Hack for LA Mentor Guidelines

1st rule of mentoring: limit nothing

  • It’s better to acknowledge not-knowing than to point teams down a wrong or sub-optimal path.
    • Your pointers to reliable on-line sources of information might be as or more valuable to participants as answers to their specific question whether of technical information or of the datasets.
  • Responding to teams’ questions is not a 24/7 responsibility, but please check the communication channels you’ve listed regularly, and get back to participants in a reasonable timeframe.

2nd rule of mentoring: raise the bar and expect greatness

  • Help teams define workflow, generate ideas, problem-solve, and develop final pitches.
  • Discern “meaning” and “usability” and reflect it back to the teams so they can see them more clearly.
  • Encourage modularity, especially with regard to data sources.
  • Center the end-user and take into account all stakeholders.

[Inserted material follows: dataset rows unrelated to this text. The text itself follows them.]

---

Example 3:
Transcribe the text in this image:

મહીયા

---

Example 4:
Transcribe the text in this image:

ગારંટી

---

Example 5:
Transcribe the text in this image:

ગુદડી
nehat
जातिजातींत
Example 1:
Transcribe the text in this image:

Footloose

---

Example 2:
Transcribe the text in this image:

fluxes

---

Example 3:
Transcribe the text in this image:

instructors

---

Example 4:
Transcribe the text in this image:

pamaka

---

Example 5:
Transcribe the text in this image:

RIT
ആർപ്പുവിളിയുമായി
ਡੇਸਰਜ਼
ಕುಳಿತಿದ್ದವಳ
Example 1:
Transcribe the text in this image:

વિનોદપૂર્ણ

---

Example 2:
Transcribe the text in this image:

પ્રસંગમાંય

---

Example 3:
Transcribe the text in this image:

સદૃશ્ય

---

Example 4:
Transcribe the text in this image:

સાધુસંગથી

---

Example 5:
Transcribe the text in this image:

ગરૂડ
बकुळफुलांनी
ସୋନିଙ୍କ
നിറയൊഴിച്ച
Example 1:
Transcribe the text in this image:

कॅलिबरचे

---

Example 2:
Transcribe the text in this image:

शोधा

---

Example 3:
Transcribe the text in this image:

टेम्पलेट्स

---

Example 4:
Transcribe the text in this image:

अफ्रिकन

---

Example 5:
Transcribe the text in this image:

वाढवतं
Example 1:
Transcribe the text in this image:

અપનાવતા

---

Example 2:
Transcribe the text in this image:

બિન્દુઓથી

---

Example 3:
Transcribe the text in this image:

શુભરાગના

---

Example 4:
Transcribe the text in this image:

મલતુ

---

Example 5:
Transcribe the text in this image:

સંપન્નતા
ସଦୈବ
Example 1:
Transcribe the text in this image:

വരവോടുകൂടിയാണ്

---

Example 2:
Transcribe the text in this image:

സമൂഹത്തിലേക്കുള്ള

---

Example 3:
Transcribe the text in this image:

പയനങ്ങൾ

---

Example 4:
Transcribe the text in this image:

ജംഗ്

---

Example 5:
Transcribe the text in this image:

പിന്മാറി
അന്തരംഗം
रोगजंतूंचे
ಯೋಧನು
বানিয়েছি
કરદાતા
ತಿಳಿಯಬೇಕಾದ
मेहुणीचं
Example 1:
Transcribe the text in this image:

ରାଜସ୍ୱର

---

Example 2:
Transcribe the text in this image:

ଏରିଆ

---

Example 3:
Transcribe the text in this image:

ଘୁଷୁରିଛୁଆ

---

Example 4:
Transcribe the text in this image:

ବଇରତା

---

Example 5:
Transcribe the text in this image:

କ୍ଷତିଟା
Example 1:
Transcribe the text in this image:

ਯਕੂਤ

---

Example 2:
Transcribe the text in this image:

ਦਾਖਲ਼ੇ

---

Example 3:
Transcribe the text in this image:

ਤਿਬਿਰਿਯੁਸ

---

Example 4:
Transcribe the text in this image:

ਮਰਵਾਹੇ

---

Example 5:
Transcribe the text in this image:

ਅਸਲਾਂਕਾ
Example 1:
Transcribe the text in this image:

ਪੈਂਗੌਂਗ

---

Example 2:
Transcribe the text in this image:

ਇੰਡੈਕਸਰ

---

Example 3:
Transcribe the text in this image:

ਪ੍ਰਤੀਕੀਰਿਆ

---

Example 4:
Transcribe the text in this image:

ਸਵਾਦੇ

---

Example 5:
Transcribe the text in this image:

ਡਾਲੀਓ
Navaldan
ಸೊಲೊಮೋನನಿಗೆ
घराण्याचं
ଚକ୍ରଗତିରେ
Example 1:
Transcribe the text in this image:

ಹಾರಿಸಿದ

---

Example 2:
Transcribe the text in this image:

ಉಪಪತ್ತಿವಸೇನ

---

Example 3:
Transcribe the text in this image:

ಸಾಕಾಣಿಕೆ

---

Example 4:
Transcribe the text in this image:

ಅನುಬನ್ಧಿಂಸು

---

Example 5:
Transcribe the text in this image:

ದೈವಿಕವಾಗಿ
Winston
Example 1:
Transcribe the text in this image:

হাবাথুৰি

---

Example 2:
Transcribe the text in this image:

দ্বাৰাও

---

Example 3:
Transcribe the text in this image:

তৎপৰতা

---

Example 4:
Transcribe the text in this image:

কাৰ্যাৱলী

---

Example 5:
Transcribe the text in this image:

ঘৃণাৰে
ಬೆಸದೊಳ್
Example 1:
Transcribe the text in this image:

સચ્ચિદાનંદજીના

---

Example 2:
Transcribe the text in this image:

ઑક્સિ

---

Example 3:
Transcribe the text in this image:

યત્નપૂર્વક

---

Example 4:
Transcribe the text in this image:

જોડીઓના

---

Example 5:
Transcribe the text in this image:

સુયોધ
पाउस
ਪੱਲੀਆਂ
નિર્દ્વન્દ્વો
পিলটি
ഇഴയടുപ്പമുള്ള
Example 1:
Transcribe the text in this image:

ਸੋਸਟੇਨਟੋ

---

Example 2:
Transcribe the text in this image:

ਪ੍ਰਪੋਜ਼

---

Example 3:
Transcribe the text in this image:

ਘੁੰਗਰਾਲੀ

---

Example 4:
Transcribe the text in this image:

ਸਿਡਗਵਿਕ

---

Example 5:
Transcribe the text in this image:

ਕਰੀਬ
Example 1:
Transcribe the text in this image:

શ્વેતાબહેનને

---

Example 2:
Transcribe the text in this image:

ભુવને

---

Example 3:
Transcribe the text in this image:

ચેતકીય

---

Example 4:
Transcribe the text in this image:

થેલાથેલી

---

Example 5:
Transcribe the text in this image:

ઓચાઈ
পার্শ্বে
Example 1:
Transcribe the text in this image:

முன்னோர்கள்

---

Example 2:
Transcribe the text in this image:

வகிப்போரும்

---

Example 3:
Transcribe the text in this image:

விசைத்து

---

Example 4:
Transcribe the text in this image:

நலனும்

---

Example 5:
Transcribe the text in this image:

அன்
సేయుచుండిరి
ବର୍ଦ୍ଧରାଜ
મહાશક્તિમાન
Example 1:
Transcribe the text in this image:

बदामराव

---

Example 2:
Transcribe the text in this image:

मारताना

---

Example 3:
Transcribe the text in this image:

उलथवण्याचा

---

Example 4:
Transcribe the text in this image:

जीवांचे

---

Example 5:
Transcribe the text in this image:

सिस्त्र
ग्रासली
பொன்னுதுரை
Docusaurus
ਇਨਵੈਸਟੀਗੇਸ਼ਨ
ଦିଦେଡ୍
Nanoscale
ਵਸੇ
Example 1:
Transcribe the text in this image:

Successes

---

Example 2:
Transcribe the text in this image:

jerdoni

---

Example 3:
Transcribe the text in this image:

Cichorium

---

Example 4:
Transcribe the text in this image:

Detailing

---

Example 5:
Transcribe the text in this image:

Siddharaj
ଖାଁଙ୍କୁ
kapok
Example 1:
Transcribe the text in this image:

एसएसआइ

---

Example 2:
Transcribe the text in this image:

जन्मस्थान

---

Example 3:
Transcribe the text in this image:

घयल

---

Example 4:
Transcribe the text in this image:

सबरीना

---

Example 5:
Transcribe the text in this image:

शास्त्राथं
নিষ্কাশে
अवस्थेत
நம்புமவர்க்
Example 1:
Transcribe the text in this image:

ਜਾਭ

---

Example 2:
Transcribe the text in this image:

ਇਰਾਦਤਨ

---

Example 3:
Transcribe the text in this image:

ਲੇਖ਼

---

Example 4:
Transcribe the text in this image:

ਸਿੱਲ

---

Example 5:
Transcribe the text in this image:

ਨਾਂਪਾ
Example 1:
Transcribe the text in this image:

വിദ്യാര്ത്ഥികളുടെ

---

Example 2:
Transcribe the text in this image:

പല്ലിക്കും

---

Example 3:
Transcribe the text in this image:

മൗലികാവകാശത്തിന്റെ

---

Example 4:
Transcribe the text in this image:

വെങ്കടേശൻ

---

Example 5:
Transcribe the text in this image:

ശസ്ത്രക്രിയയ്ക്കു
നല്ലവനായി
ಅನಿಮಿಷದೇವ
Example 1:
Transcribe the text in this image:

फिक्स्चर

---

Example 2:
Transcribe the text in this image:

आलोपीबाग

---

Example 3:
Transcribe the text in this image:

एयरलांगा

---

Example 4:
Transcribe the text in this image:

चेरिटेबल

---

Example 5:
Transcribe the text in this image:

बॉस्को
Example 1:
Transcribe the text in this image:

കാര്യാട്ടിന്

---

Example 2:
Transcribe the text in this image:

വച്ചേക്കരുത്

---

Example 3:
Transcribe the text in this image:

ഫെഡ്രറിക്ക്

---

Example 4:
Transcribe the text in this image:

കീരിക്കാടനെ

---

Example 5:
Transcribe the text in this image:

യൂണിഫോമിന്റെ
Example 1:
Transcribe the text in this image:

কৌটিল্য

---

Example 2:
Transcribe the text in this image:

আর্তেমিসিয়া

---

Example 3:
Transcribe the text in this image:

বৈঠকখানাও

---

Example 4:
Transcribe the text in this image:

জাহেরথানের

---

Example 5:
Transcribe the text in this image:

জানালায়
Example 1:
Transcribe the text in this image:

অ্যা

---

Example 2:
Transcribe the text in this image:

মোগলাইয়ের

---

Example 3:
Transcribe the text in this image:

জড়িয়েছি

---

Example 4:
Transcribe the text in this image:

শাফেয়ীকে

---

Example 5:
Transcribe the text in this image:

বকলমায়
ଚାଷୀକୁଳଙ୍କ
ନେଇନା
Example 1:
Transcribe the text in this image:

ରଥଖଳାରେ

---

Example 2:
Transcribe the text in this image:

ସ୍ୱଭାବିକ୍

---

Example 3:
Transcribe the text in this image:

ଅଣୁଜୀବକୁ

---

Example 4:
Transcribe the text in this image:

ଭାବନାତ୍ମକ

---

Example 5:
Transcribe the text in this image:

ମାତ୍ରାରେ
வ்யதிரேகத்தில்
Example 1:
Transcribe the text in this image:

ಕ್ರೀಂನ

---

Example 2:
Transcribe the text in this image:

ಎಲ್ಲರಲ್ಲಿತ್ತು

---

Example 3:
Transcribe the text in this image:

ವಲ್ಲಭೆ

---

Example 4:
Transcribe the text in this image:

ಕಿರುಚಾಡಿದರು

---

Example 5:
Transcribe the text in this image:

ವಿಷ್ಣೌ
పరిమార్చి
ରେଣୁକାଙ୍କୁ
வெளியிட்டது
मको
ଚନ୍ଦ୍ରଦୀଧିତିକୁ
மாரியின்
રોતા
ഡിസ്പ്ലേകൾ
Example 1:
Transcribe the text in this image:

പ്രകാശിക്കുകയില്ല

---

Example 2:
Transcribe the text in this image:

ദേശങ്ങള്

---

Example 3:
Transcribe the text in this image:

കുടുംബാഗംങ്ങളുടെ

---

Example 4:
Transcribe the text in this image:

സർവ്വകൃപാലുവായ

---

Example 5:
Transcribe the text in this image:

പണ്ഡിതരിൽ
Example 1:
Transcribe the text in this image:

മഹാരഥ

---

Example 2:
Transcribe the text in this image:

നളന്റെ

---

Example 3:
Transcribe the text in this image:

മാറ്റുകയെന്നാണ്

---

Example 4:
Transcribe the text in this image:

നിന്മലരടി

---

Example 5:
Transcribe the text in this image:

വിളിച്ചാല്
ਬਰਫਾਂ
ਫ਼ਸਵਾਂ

3rd rule of mentoring: don't moonlight for a team

  • Contributing to the team’s actual work product is not the role of a mentor.
    • Tempting as it might be to dash off a few lines of code, or a couple of paragraphs for a team’s web site About page, rearrange a design…please curb your enthusiasm!
  • Pointers, reference to examples, advice about design are all in-bounds.
  • Summarize your guidance on the Slack #ask-a-mentor channel.
    • To the degree possible, we would like all teams to benefit from questions asked and answered in team/mentor interactions.